The filmmakers say they have signed up actress Sean Young (“Blade Runner,” “Wall Street”) and cinematographer Howard J. Smith (the “Matrix” films, “Men in Black III”). The plot revolves around the inventor’s struggles and triumphs, as well as the U.S. government’s interest in what Tesla described as a death ray.

If the film moves forward, its funds for buying Wardenclyffe would go to the Tesla Science Center, a private group in Shoreham that is seeking to turn the dilapidated laboratory into an educational memorial.

Another fundraising effort emerged this month, when the comic website The Oatmeal helped another site, Indiegogo, raise almost $1 million toward the purchase. The effort is to run through late September.

Jane Alcorn, president of the Tesla Science Center, said the Shoreham group was preparing to approach Agfa about the purchase and that, if successful, the sale would qualify for as much as $850,000 in reimbursement from New York state.

“People seem excited to contribute,” she said last week about the latest push, noting that the Indiegogo donors lived in 102 countries.

The final acquisition bid involves a Moscow woman of Serbian descent named Milka Kresoja. (Tesla was of Serbian birth, and one of his sisters was named Milka.) She has contacted Agfa and visited Wardenclyffe but  disclosed few details about her plans.

In an email, she called her intentions “noble and sincere.” Her plan, she added, is to use Wardenclyffe “not only as the reminder of what great Tesla truly did for humanity” but as a way to inspire new advances.

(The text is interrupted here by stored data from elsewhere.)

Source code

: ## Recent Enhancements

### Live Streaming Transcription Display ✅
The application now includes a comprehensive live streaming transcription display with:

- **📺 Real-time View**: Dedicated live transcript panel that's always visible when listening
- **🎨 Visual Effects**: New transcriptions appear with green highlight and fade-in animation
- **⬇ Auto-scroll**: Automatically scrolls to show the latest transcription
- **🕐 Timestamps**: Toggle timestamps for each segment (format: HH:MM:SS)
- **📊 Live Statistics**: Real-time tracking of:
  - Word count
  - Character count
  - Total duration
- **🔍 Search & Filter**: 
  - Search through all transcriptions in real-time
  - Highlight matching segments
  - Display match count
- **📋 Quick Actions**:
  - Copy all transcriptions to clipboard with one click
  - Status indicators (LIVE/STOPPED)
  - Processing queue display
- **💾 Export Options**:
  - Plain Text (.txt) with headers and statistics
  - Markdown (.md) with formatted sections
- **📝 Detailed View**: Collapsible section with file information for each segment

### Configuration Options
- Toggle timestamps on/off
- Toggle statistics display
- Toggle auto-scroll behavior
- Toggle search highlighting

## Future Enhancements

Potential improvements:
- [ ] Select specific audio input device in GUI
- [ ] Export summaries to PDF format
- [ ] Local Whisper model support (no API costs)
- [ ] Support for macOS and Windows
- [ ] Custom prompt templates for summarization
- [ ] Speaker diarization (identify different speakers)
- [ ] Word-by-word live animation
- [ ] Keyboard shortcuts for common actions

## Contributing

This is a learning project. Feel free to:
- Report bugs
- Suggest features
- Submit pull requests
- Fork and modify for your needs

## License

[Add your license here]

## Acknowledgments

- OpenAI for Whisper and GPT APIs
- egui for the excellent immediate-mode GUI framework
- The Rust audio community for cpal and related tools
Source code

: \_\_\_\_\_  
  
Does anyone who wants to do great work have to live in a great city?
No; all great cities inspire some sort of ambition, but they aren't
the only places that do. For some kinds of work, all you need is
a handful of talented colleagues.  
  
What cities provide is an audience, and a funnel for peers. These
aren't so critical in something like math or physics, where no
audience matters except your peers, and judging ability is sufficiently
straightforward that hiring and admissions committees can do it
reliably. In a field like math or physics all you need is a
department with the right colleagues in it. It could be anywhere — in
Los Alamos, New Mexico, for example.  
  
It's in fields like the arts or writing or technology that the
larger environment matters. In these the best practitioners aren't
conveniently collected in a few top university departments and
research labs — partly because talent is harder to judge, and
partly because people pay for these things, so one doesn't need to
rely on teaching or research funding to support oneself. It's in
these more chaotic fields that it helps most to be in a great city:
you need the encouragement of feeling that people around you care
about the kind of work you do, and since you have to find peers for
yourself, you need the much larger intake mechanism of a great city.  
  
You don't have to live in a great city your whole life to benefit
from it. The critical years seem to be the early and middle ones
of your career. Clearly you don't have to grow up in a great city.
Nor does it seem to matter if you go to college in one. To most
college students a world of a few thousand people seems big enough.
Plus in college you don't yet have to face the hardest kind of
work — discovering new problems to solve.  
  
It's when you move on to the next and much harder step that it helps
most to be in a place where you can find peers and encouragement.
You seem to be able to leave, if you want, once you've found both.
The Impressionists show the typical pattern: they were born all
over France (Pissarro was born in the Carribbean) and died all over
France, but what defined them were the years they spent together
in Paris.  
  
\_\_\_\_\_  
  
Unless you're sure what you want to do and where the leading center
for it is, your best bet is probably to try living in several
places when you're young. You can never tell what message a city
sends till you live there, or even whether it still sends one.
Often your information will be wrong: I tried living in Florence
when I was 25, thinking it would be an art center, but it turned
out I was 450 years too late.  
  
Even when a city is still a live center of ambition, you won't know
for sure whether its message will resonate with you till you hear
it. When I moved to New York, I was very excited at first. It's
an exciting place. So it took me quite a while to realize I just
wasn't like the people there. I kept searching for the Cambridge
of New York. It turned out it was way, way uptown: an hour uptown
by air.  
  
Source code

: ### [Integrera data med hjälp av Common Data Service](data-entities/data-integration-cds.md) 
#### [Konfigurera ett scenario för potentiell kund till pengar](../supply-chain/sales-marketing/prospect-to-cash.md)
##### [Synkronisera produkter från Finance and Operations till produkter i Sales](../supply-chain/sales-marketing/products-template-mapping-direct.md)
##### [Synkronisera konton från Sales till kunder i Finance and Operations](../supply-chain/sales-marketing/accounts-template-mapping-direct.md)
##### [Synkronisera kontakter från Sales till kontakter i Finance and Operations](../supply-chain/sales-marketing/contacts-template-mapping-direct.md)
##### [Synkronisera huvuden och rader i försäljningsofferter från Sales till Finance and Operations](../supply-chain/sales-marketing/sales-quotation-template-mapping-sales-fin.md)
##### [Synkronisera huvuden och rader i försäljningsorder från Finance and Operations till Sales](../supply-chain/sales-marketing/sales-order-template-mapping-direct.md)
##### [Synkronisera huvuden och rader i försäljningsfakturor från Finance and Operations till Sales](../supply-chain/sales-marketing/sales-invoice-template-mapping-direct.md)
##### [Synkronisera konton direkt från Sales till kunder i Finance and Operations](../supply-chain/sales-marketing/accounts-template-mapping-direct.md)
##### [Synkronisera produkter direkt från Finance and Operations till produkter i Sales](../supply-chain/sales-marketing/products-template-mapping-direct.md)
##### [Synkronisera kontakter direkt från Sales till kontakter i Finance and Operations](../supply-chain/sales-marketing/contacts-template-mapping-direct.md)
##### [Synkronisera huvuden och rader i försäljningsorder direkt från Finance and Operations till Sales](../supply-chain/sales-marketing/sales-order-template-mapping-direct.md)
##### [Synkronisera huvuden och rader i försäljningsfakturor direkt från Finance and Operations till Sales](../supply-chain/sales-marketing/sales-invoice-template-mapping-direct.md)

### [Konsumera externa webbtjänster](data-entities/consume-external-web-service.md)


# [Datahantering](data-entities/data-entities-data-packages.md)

Kresoja owns a restaurant in Moscow, the Blue Elephant, and practices a supposed method of mystic healing known as Tesla Metamorphosis. It claims that therapeutic rays can travel long distances to cure cancer and even birth defects. Kresoja helps run its seminars around the world, which can cost $1,840.

Tesla fans on Long Island seem wary of the foreign effort, worrying that it might turn the old laboratory into a theme restaurant or a mystic wonderland — or both.

“I’d like to see a local group get it,” O’Hara said.